While acknowledging Heinlen’s contribution to the area’s history, they reflected that San Jose might already have enough parks named after White men.
Going back to the list of proposed names, the commission unanimously chose Sakura Park — a name the group felt honored a beloved Japanese community symbol and respected community input, as it also received a high number of votes in the community survey.
Parks Commissioner Larry Ames, who made the motion for Sakura Park, said in a letter to the council that while he appreciated how “Heinlenville” invoked San José’s multicultural history, he stands by the recommendation.
“I also felt that a park name is more than a history lesson for the few, and so I recommended a name that I thought would better honor the
entire community,” he wrote.
It is, to be sure, a safe choice — a pleasant name that references Japanese culture and almost seems designed to be inoffensive. You would have thought that would be the end of the story and an example of an advisory board not taking the traditional — i.e., dead White male — path to a park name.
But in the weeks that followed the park commission’s vote, residents in Japantown and members of the South Bay’s Chinese American community and others pushed back, arguing that the choice of Sakura Park over Heinlenville erased an important historical moment for one of the city’s ethnic communities.
In a letter to the City Council, Tamiko Rast, a fifth-generation Japantown resident whose family owns the popular coffee house, Roy’s Station, and historian Connie Young Yu, whose family’s roots trace back to Heinlenville, wrote: “Assigning a contemporary brand to a historic
enclave is the very definition of whitewashing, reinforces a system of disenfranchisement, and is deeply offensive to the City’s Chinese-American past. It removes an opportunity to show others how diversity ruled in spite of popular opinion in the 1880s, enriches our City’s understanding of race and culture, and fully embraces San Jose’s current edict of diversity and inclusion.”
They also noted that most of the cherry blossom trees planted in Japantown have actually died. The district’s Japanese American farmers cultivated apricots, strawberries and peaches.
“Despite being an ethnically-diverse district with a dynamic history, we are being reduced to an ornamental stereotype,” they wrote.
Several Japantown civic groups, including the Japanese American Museum of San Jose, also sent letters urging the City Council to pick Heinlenville.

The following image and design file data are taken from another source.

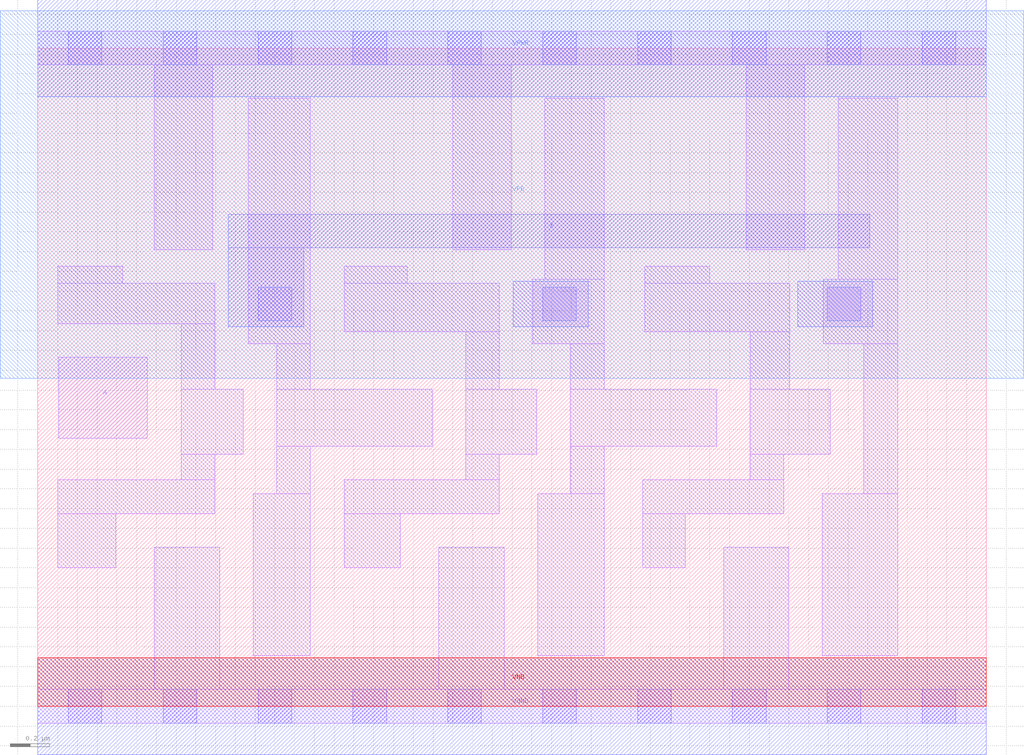
<source format=lef>
# Copyright 2020 The SkyWater PDK Authors
#
# Licensed under the Apache License, Version 2.0 (the "License");
# you may not use this file except in compliance with the License.
# You may obtain a copy of the License at
#
#     https://www.apache.org/licenses/LICENSE-2.0
#
# Unless required by applicable law or agreed to in writing, software
# distributed under the License is distributed on an "AS IS" BASIS,
# WITHOUT WARRANTIES OR CONDITIONS OF ANY KIND, either express or implied.
# See the License for the specific language governing permissions and
# limitations under the License.
#
# SPDX-License-Identifier: Apache-2.0

VERSION 5.7 ;
  NOWIREEXTENSIONATPIN ON ;
  DIVIDERCHAR "/" ;
  BUSBITCHARS "[]" ;
MACRO sky130_fd_sc_ls__dlymetal6s2s_1
  CLASS CORE ;
  FOREIGN sky130_fd_sc_ls__dlymetal6s2s_1 ;
  ORIGIN  0.000000  0.000000 ;
  SIZE  4.800000 BY  3.330000 ;
  SYMMETRY X Y ;
  SITE unit ;
  PIN A
    ANTENNAGATEAREA  0.126000 ;
    DIRECTION INPUT ;
    USE SIGNAL ;
    PORT
      LAYER li1 ;
        RECT 0.105000 1.355000 0.555000 1.765000 ;
    END
  END A
  PIN X
    ANTENNADIFFAREA  0.504100 ;
    ANTENNAGATEAREA  0.126000 ;
    DIRECTION OUTPUT ;
    USE SIGNAL ;
    PORT
      LAYER met1 ;
        RECT 0.965000 1.920000 1.345000 2.320000 ;
        RECT 0.965000 2.320000 4.210000 2.490000 ;
    END
  END X
  PIN VGND
    DIRECTION INOUT ;
    SHAPE ABUTMENT ;
    USE GROUND ;
    PORT
      LAYER met1 ;
        RECT 0.000000 -0.245000 4.800000 0.245000 ;
    END
  END VGND
  PIN VNB
    DIRECTION INOUT ;
    USE GROUND ;
    PORT
      LAYER pwell ;
        RECT 0.000000 0.000000 4.800000 0.245000 ;
    END
  END VNB
  PIN VPB
    DIRECTION INOUT ;
    USE POWER ;
    PORT
      LAYER nwell ;
        RECT -0.190000 1.660000 4.990000 3.520000 ;
    END
  END VPB
  PIN VPWR
    DIRECTION INOUT ;
    SHAPE ABUTMENT ;
    USE POWER ;
    PORT
      LAYER met1 ;
        RECT 0.000000 3.085000 4.800000 3.575000 ;
    END
  END VPWR
  OBS
    LAYER li1 ;
      RECT 0.000000 -0.085000 4.800000 0.085000 ;
      RECT 0.000000  3.245000 4.800000 3.415000 ;
      RECT 0.100000  0.700000 0.395000 0.975000 ;
      RECT 0.100000  0.975000 0.895000 1.145000 ;
      RECT 0.100000  1.935000 0.895000 2.140000 ;
      RECT 0.100000  2.140000 0.430000 2.225000 ;
      RECT 0.590000  0.085000 0.920000 0.805000 ;
      RECT 0.590000  2.310000 0.885000 3.245000 ;
      RECT 0.725000  1.145000 0.895000 1.275000 ;
      RECT 0.725000  1.275000 1.040000 1.605000 ;
      RECT 0.725000  1.605000 0.895000 1.935000 ;
      RECT 1.065000  1.835000 1.380000 3.075000 ;
      RECT 1.090000  0.255000 1.380000 1.075000 ;
      RECT 1.210000  1.075000 1.380000 1.315000 ;
      RECT 1.210000  1.315000 1.995000 1.605000 ;
      RECT 1.210000  1.605000 1.380000 1.835000 ;
      RECT 1.550000  0.700000 1.835000 0.975000 ;
      RECT 1.550000  0.975000 2.335000 1.145000 ;
      RECT 1.550000  1.895000 2.335000 2.140000 ;
      RECT 1.550000  2.140000 1.870000 2.225000 ;
      RECT 2.030000  0.085000 2.360000 0.805000 ;
      RECT 2.100000  2.310000 2.395000 3.245000 ;
      RECT 2.165000  1.145000 2.335000 1.275000 ;
      RECT 2.165000  1.275000 2.525000 1.605000 ;
      RECT 2.165000  1.605000 2.335000 1.895000 ;
      RECT 2.505000  1.835000 2.865000 2.160000 ;
      RECT 2.530000  0.255000 2.865000 1.075000 ;
      RECT 2.565000  2.160000 2.865000 3.075000 ;
      RECT 2.695000  1.075000 2.865000 1.315000 ;
      RECT 2.695000  1.315000 3.435000 1.605000 ;
      RECT 2.695000  1.605000 2.865000 1.835000 ;
      RECT 3.060000  0.700000 3.275000 0.975000 ;
      RECT 3.060000  0.975000 3.775000 1.145000 ;
      RECT 3.070000  1.895000 3.805000 2.140000 ;
      RECT 3.070000  2.140000 3.400000 2.225000 ;
      RECT 3.470000  0.085000 3.800000 0.805000 ;
      RECT 3.585000  2.310000 3.880000 3.245000 ;
      RECT 3.605000  1.145000 3.775000 1.275000 ;
      RECT 3.605000  1.275000 4.010000 1.605000 ;
      RECT 3.605000  1.605000 3.805000 1.895000 ;
      RECT 3.970000  0.255000 4.350000 1.075000 ;
      RECT 3.975000  1.835000 4.350000 2.160000 ;
      RECT 4.050000  2.160000 4.350000 3.075000 ;
      RECT 4.180000  1.075000 4.350000 1.835000 ;
    LAYER mcon ;
      RECT 0.155000 -0.085000 0.325000 0.085000 ;
      RECT 0.155000  3.245000 0.325000 3.415000 ;
      RECT 0.635000 -0.085000 0.805000 0.085000 ;
      RECT 0.635000  3.245000 0.805000 3.415000 ;
      RECT 1.115000 -0.085000 1.285000 0.085000 ;
      RECT 1.115000  1.950000 1.285000 2.120000 ;
      RECT 1.115000  3.245000 1.285000 3.415000 ;
      RECT 1.595000 -0.085000 1.765000 0.085000 ;
      RECT 1.595000  3.245000 1.765000 3.415000 ;
      RECT 2.075000 -0.085000 2.245000 0.085000 ;
      RECT 2.075000  3.245000 2.245000 3.415000 ;
      RECT 2.555000 -0.085000 2.725000 0.085000 ;
      RECT 2.555000  1.950000 2.725000 2.120000 ;
      RECT 2.555000  3.245000 2.725000 3.415000 ;
      RECT 3.035000 -0.085000 3.205000 0.085000 ;
      RECT 3.035000  3.245000 3.205000 3.415000 ;
      RECT 3.515000 -0.085000 3.685000 0.085000 ;
      RECT 3.515000  3.245000 3.685000 3.415000 ;
      RECT 3.995000 -0.085000 4.165000 0.085000 ;
      RECT 3.995000  1.950000 4.165000 2.120000 ;
      RECT 3.995000  3.245000 4.165000 3.415000 ;
      RECT 4.475000 -0.085000 4.645000 0.085000 ;
      RECT 4.475000  3.245000 4.645000 3.415000 ;
    LAYER met1 ;
      RECT 2.405000 1.920000 2.785000 2.150000 ;
      RECT 3.845000 1.920000 4.225000 2.150000 ;
  END
END sky130_fd_sc_ls__dlymetal6s2s_1
END LIBRARY

</source>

Members of De Anza College’s Ethnic Studies department also sent an email with similar sentiments.
Even Santa Clara County Board of Supervisors President Cindy Chavez, in whose district the park would be located, put her support behind Heinlenville Park, saying it would show appreciation for Heinlen’s generosity toward San Jose’s Chinese community.
“This was a group of people discriminated against based solely on their ethnicity,” she wrote to the City Council. “John Heinlen set the example to treat every person with respect and dignity that we aspire to today.”
No matter what council members decides, the debate over this park’s name should serve as a lesson that no person or community — whether they are a Chinese immigrant or a German businessman — can be judged solely by their skin color or ethnicity. Our histories are complex and often complicated.